The broadcasts have also improved. There are still plenty of obscene profit breaks, but it’s far less aggravating when you can still see the action and leader board on part of the screen. NASCAR was plenty defiant resisting this idea at their peak…but these days, they’re not in a position to ignore displeased fans.

The sport no longer has Dale Earnhardt Jr. or Jimmie Johnson, so there’s an opportunity for new fan favorites to emerge, formed by on-track performance rather than sentiment. Veterans like Kyle Busch and Kevin Harvick are future Hall of Fame drivers with fairly large followings, and a strong crop of young drivers are making names for themselves.

 

NASCAR’s 2020 champion is also its most popular driver…for the first time since 1988. Chase Elliott, like his 1988 champion father Bill, is from Dawsonville, Georgia…the Southeast…and he has the lineage factor as the son of a well-liked champion. Nepotism isn’t dead in NASCAR. Elliott is a great driver and a likable kid, and he doesn’t take any crap…he doesn’t shy away from wrecking a driver like Denny Hamlin if the situation called for it. (It did.) He is likely to build a fan base fast.

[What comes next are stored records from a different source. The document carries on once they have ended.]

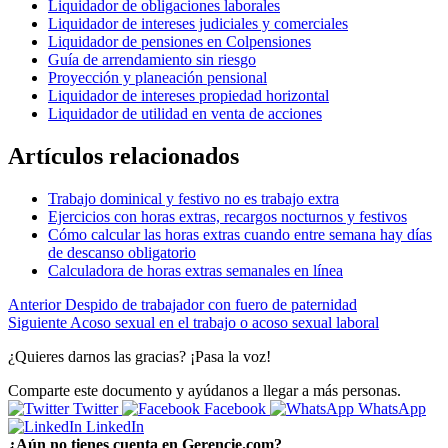
Liquidador de obligaciones laborales
Liquidador de intereses judiciales y comerciales
Liquidador de pensiones en Colpensiones
Guía de arrendamiento sin riesgo
Proyección y planeación pensional
Liquidador de intereses propiedad horizontal
Liquidador de utilidad en venta de acciones
Artículos relacionados
Trabajo dominical y festivo no es trabajo extra
Ejercicios con horas extras, recargos nocturnos y festivos
Cómo calcular las horas extras cuando entre semana hay días
de descanso obligatorio
Calculadora de horas extras semanales en línea
Anterior
Despido de trabajador con fuero de paternidad
Siguiente
Acoso sexual en el trabajo o acoso sexual laboral
¿Quieres darnos las gracias? ¡Pasa la voz!
Comparte este documento y ayúdanos a llegar a más personas.
Twitter
Facebook
WhatsApp
LinkedIn
¿Aún no tienes cuenta en Gerencie.com?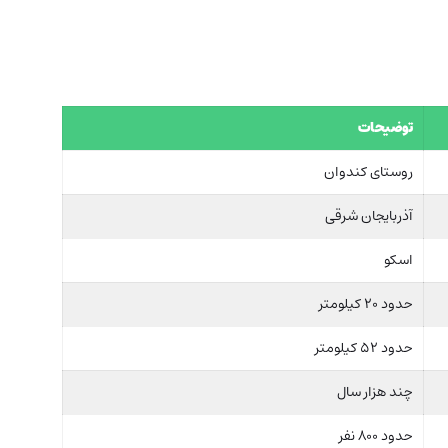
توضیحات
روستای کندوان
آذربایجان شرقی
اسکو
حدود ۲۰ کیلومتر
حدود ۵۲ کیلومتر
چند هزار سال
حدود ۸۰۰ نفر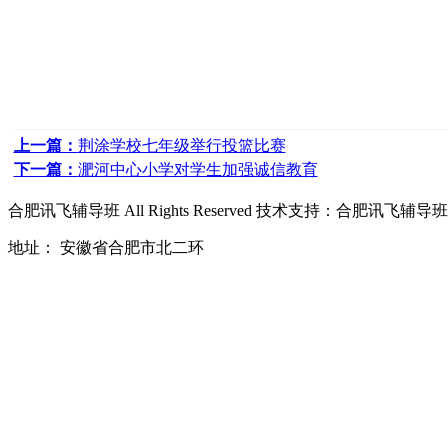
上一篇：
荆涂学校七年级举行投篮比赛
下一篇：
淝河中心小学对学生加强诚信教育
合肥讯飞辅导班
All Rights Reserved 技术支持：
合肥讯飞辅导班
地址： 安徽省合肥市北二环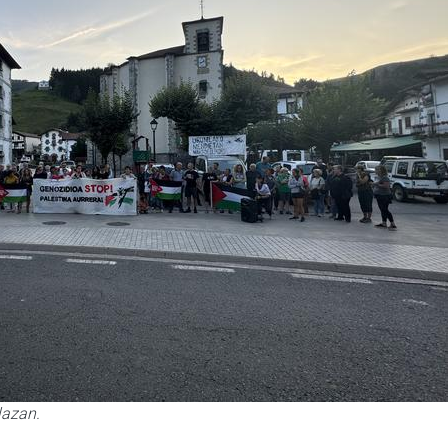
lazan.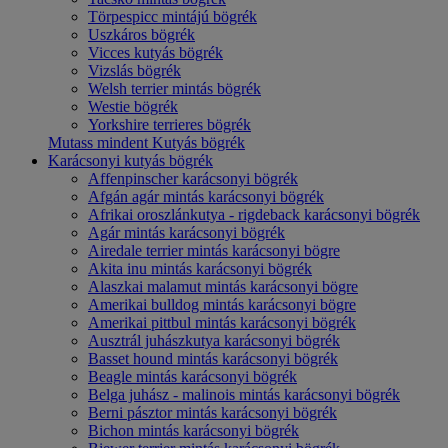
Törpespicc mintájú bögrék
Uszkáros bögrék
Vicces kutyás bögrék
Vizslás bögrék
Welsh terrier mintás bögrék
Westie bögrék
Yorkshire terrieres bögrék
Mutass mindent Kutyás bögrék
Karácsonyi kutyás bögrék
Affenpinscher karácsonyi bögrék
Afgán agár mintás karácsonyi bögrék
Afrikai oroszlánkutya - rigdeback karácsonyi bögrék
Agár mintás karácsonyi bögrék
Airedale terrier mintás karácsonyi bögre
Akita inu mintás karácsonyi bögrék
Alaszkai malamut mintás karácsonyi bögre
Amerikai bulldog mintás karácsonyi bögre
Amerikai pittbul mintás karácsonyi bögrék
Ausztrál juhászkutya karácsonyi bögrék
Basset hound mintás karácsonyi bögrék
Beagle mintás karácsonyi bögrék
Belga juhász - malinois mintás karácsonyi bögrék
Berni pásztor mintás karácsonyi bögrék
Bichon mintás karácsonyi bögrék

The decline of NASCAR was a combination of ill-considered decisions: the implementation of a contrived playoff, poorly thought out broadcasting contracts, and departing from unique and venerable venues for dull, unexciting ones. It didn’t help that a hugely popular driver underperformed, but that shouldn’t have caused this much of a free fall.

After years of seeing its once enormous audience dwindle to almost nothing, NASCAR is finally righting the ship. Ousting Brian France, who created the Chase and presided over the sport’s decline, was no small part of that. But they’ve also improved the schedule, the broadcasts, and the method of determining a champion. It took time, maybe too much time, but NASCAR is finally addressing the three biggest reasons for the decline of the sport.

And while 2020 has been anything but usual especially in the sports world, NASCAR was the one sport that didn’t suffer a significant ratings drop. For the first time in over a decade and a half, they seem to be headed in the right direction.

So if I’m right, in a few years NASCAR may become America’s summer sport again.

And maybe this time, they will have learned from their mistakes.